Database
1st September 1984
Categories: Review: Software
Author: Douglas Strathdee
Publisher: Microsparc
Machine: Apple II
Published in Apple User Volume 4 Number 9
Hallowe'en
We've all heard of "Double, double toil and trouble, fire burn and cauldron bubble", and indeed what has been cooked up for you here is certainly very nasty.
After removing the pumpkin-coloured disc (well, it makes a change) from its sleeve you push on to find the idea behind Hallowe'en is really quite simple.
It's ladies' night and they have gone out on their broomsticks leaving you to clean up the haunted house. Household chores are not very pleasant, but usually don't present much of a problem you may think. Prepare for a surprise.
You must rid the house of a vicious lot of killer pumpkins, bouncing skulls, venomous spiders and chilling choppers.
Worse is yet to come. You find out that they are trying to rid the house of you!
You start, a lowly wizard, at the bottom of a five-floor screen with only a wand for protection. Movement between the floors is made possible by an assortment of ladders. Your aim is to kill all the skulls and pumpkins on the screen before moving on to the next one.
To kill them, you must first zap a hole in the ground with your wand, pulled mysteriously from the depths of your robe, and when a nasty falls into the hole you zap it until it falls to its death on the next floor.
Although it is not necessary to kill your enemies - except, that is, the pumpkins and skulls - doing so adds a fair amount to your survival score, as the authors call it.
There is a time limit on every screen and, if you reach it, you lose a man. You also lose a man when you run into one of the enemies.
After every third screen comes a challenging stage. this time you find letters moving around, and you try to zap them in the correct order to spell a word.
If you manage this - and it is not easy! - you collect a large bonus and you get onto a different challenging stage after the next three screens.
If you don't get all the letters in time, or if some of them disappear when you run into them, you must do the same challenging stage the next time. You don't lose a man if the time runs out on a challenging stage.
Altogether there are ten different stages with increasingly difficult combinations of enemies to defeat. Once you have completed the last stage, it is repeated until you lose all your men.

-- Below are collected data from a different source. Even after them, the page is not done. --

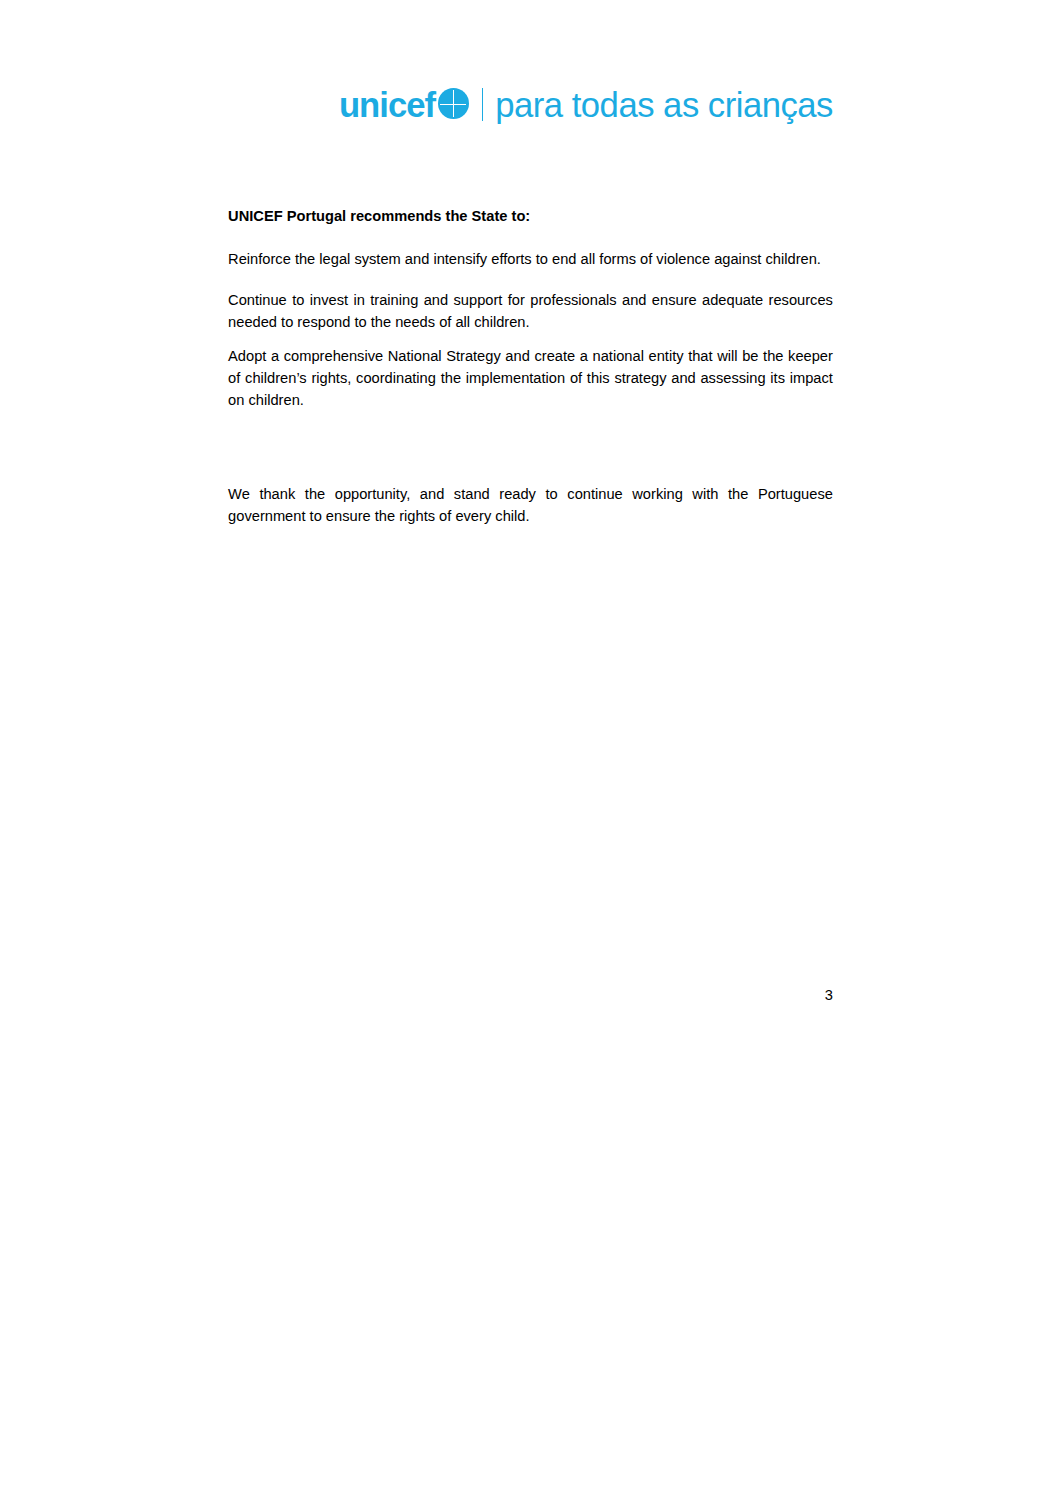unicef para todas as crianças
UNICEF Portugal recommends the State to:
Reinforce the legal system and intensify efforts to end all forms of violence against children.
Continue to invest in training and support for professionals and ensure adequate resources needed to respond to the needs of all children.
Adopt a comprehensive National Strategy and create a national entity that will be the keeper of children’s rights, coordinating the implementation of this strategy and assessing its impact on children.
We thank the opportunity, and stand ready to continue working with the Portuguese government to ensure the rights of every child.
3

Hallowe'en takes a lot of getting into, especially the set-up option. This allows you to change a whole range of game parameters (number of enemies, type of enemies, length of time for screen, etc). It takes a lot of experimentation to work out what all the parameters change, as the instructions provided are minimal. When using the set-up option on my copy, the game just stopped!
Luckily there is a restore set-up function which sets all the parameters for you, but this also clears the high scores.
The controls take a bit of getting used to, as the paddle button is used for jumping, zapping and climbing ladders. The instructions say the game can be played with either paddle or joystick, but it is impossible to use the joystick for the two-player game as both players are on the screen at once, each using one paddle.
A tremendous element of luck is brought in by the random placing of the figures on the screen, mainly on the higher stages. Screens can move from the relatively easy to the almost impossible depending on this.
Hallowe'en is the first 64K game I have seen and it does seem to have a bit more going for it than the usual arcade game.
However, it did get very frustrating when it was impossible to go on, and it would surely have been more enjoyable had the set-up option worked.